Sunday, December 4, 2011

Shopping for Fresh Produce

Do you find yourself avoiding the produce section at the grocery store because you don't know how to judge an item's quality? This guide from the American Dietetic Association will help you to shop for fresh fruits and vegetables with ease!

Shopping for Fruit
Apples: firm with smooth, clean skin and good color. Avoid fruit with bruises or decay spots.
Apricots: plump with as much golden-orange color as possible. Blemishes, unless they break the skin, will not affect flavor. Avoid fruit that is pale yellow, greenish-yellow, very firm, shriveled or bruised.
Bananas: plump with uniform shape at desired ripeness level. Avoid produce with blemished or bruised skins.
Blueberries: plump, firm berries with a light grayish-purple surface.

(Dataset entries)
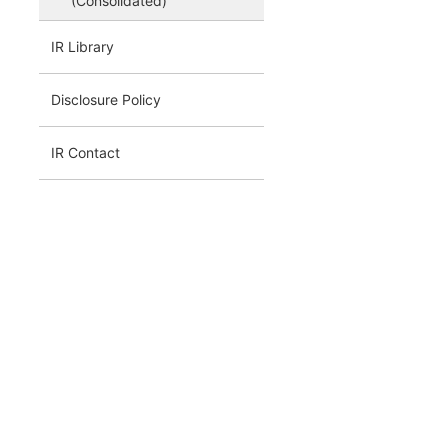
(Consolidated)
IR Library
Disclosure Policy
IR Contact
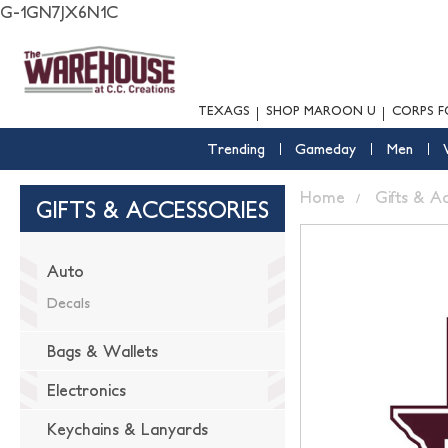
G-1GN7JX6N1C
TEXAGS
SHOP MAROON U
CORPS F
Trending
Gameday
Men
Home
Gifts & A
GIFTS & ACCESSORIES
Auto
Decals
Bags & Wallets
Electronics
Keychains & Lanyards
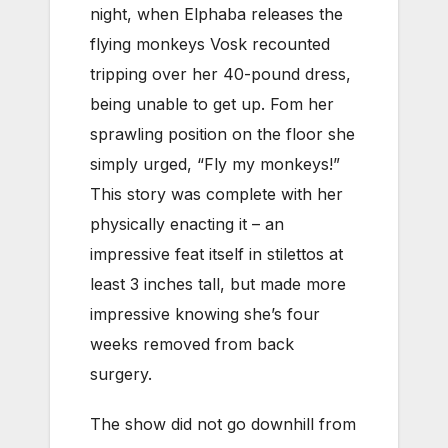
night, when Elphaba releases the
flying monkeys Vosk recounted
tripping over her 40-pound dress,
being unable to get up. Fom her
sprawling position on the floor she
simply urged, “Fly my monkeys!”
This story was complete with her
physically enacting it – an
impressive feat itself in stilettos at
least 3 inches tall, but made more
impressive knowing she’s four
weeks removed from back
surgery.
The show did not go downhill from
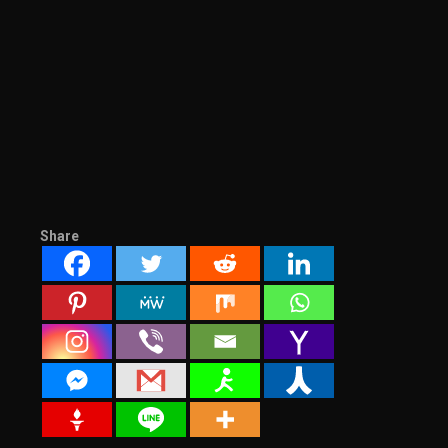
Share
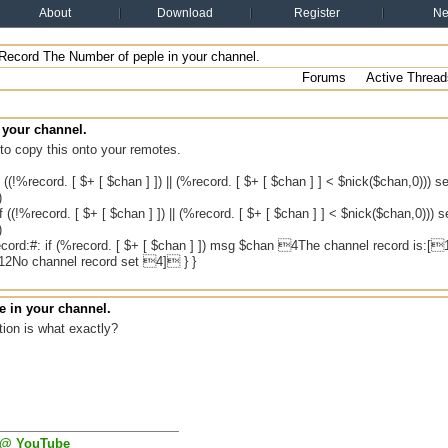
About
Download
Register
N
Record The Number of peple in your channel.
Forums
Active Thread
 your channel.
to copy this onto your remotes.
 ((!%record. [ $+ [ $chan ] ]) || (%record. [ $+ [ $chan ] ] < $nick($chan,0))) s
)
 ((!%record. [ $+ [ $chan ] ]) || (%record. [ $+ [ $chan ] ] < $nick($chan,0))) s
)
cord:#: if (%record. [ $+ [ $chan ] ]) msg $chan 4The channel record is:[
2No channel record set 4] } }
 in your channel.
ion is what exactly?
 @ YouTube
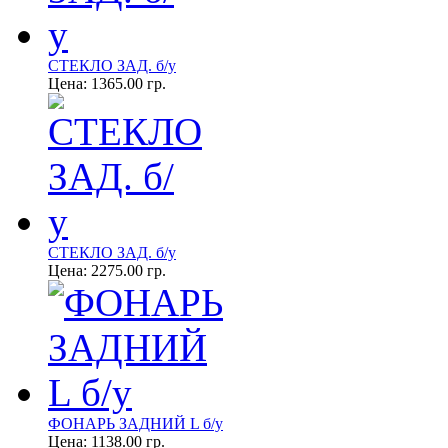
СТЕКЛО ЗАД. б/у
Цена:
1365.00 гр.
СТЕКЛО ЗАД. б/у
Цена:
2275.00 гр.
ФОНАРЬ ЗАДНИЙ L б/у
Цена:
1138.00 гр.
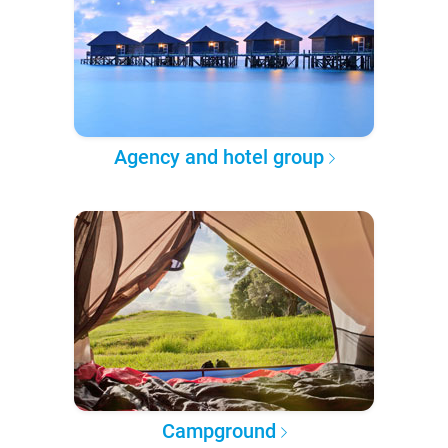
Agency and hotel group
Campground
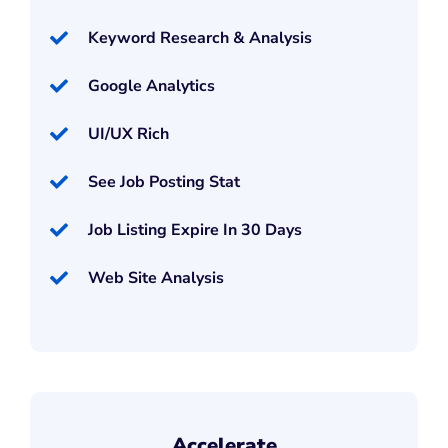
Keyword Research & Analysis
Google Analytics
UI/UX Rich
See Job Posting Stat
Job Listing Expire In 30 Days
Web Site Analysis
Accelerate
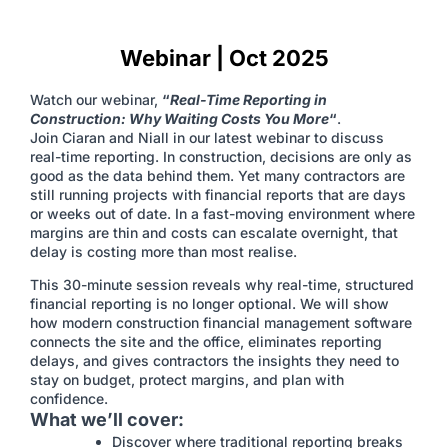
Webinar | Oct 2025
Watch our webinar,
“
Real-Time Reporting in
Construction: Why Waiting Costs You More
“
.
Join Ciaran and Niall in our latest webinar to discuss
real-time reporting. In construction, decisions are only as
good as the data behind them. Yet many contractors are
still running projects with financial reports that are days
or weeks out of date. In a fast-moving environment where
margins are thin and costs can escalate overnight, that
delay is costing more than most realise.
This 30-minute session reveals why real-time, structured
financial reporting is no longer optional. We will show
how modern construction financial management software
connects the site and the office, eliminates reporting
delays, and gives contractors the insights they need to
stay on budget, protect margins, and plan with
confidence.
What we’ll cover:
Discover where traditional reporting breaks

▶ WRITTEN TASK 1: Rewrite the listing from the line with "Webinar | Oct 2025" to its last line, with "contractors" changed to "builders" and everything else left unchanged.
▶ WRITTEN TASK 2: Continue the guide to shopping for fresh produce from the point where it stops.

▶ ANSWER 1:
Webinar | Oct 2025
Watch our webinar,
“
Real-Time Reporting in
Construction: Why Waiting Costs You More
“
.
Join Ciaran and Niall in our latest webinar to discuss
real-time reporting. In construction, decisions are only as
good as the data behind them. Yet many builders are
still running projects with financial reports that are days
or weeks out of date. In a fast-moving environment where
margins are thin and costs can escalate overnight, that
delay is costing more than most realise.
This 30-minute session reveals why real-time, structured
financial reporting is no longer optional. We will show
how modern construction financial management software
connects the site and the office, eliminates reporting
delays, and gives builders the insights they need to
stay on budget, protect margins, and plan with
confidence.
What we’ll cover:
Discover where traditional reporting breaks

▶ ANSWER 2:
Cantaloupes: slightly oval fruit, 5 inches or more in diameter, with yellow or golden (not green) background color. Signs of sweetness include pronounced netting on the rind and a few tiny cracks near the stem end. Smell the melon; it should be noticeably strong and sweet. At home, check for ripeness before you eat it; the stem area will be slightly soft when ripe.
Cherries: plump, bright-colored sweet or sour cherries. Sweet cherries with reddish-brown skin promise flavor. Avoid overly soft or shriveled cherries or those with dark stems.
Grapefruits: firm, thin-skinned fruit, full-colored, and heavy for their size. The best grapefruits are smooth, thin-skinned, and flat at both ends.
Grapes: plump grapes firmly attached to pliable green stems. Color is the best indication of ripeness and flavor. Avoid soft or wrinkled fruits and those with bleached-looking areas at the stem end.
Honeydew melons: melons weighing at least 5 pounds., with waxy white rind barely tinged with green. Fully ripe fruit has a cream-colored rind. When ripe, the blossom end should give to gentle pressure.
Kiwifruit:  choose evenly firm fruit. Will feel slightly soft when ripe.
Lemons: firm, heavy fruit. Generally, rough-textured lemons have thicker skins and less juice than fine-skinned varieties.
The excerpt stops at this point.